And for the over-sabi subordinate who loves eye-service to a ridiculous level, Yoruba usually put a leash on such fellow with “ti a ba fise eru ran eni, a fi ti omo je (you get sensible when thrown into a complicated errand).

Today, I am in my Yorubaness mood but incidentally some of those being addressed by the unique Oduduwa wisdom are not of shared ethnic affinity. Despite language inter-relatedness, I know no linguistic similitude would make English interpretations, come off, with exact meanings. The simple fact that Yoruba language is mainly rooted in cultural cultivation and founded on codified lingual mode, places it squarely in its own chiseled space, where not even memes of any other languages would capture any of its essence.

That places my homily in the danger of sounding but not communicating, to the trio of President Muhammadu Buhari, Governor Ayo Fayose and EFCC-dynamite Ibrahim Magu, as they tango over the politics of alleged corruption probe. The core indices of the probe, are like a mirage. The job is being done with consistent phlegm being hurled on the governor and spittle being self-splashed on the face, in fits of unholy rage by EFCC. When you see someone in this mood, one is tempted to ask, wetin sef?

The way Magu throttles on Fayose’s matter, one would think both had fought for right-of-way on the narrow path (ese ko gbeji). But there is another Narrow Path, one would wish, they all take, for their own sake.

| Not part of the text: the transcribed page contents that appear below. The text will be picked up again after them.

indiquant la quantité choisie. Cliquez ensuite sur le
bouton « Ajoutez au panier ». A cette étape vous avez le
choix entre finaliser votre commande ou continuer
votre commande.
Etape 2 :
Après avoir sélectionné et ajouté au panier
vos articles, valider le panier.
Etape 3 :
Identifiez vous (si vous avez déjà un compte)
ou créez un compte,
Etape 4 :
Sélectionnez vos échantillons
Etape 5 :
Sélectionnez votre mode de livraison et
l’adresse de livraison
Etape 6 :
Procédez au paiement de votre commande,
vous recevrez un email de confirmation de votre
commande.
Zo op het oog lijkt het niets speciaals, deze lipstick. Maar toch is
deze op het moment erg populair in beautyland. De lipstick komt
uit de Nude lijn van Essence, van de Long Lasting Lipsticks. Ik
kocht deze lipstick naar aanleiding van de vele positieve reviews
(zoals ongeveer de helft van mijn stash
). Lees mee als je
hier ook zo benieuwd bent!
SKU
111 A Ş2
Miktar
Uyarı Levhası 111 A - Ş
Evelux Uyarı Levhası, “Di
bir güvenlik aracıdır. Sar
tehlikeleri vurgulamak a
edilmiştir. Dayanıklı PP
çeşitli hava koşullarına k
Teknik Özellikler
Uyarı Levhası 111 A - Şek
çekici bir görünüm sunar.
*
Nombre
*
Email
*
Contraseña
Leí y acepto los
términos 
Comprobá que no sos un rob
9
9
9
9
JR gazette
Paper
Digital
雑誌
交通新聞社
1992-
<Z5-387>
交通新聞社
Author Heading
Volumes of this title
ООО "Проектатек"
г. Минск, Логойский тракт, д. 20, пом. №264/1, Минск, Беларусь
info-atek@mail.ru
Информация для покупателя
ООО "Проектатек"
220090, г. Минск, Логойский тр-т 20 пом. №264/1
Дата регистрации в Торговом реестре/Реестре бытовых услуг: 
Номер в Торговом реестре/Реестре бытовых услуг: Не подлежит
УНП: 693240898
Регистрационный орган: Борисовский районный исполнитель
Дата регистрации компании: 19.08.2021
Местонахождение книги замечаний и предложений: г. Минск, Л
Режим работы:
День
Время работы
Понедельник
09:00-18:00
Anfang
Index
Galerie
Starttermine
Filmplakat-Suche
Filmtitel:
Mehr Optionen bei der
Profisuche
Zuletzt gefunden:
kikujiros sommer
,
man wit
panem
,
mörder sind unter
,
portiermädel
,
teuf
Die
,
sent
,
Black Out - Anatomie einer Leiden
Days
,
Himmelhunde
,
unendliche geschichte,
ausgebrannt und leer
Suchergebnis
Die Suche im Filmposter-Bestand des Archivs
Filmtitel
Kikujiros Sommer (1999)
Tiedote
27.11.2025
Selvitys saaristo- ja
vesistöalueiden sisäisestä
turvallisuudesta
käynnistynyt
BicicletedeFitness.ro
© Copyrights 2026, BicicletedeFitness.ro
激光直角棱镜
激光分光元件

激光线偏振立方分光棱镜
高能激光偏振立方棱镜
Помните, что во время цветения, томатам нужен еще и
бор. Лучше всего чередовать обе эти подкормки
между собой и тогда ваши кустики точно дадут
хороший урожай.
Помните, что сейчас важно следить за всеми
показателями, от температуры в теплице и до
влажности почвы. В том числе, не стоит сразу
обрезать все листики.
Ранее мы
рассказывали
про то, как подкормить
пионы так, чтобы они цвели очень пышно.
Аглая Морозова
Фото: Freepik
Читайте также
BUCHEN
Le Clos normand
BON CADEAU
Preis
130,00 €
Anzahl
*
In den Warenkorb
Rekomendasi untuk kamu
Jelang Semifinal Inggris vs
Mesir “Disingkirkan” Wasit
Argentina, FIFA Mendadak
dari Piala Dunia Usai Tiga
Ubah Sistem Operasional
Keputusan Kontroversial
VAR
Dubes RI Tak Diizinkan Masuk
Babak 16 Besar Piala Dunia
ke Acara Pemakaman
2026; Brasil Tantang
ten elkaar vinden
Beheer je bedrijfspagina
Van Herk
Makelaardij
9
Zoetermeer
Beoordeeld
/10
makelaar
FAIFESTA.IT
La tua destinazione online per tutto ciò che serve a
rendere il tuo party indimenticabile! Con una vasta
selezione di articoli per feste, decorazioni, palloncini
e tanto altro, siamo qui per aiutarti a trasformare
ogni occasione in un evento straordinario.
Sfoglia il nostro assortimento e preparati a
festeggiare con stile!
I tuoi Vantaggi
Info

It is one, of righteousness and conscience. Narrower than where they currently stand, but surer. The bile spewing from both active and silent sides to the probe imbroglio, doesn’t suggest, anyone is, and thinking of taking the blissful way.

Truth be told, the governor has a way with self-wrought grief. His letter was aggravating, gyrating, gratuitous and grievous. No enemy would also such a “golden moment” pass.

But tomorrow belongs to no one. The one who is down today, may be standing gidigba tomorrow. And that is why Oduduwa is whistling this morning; “e ronu.”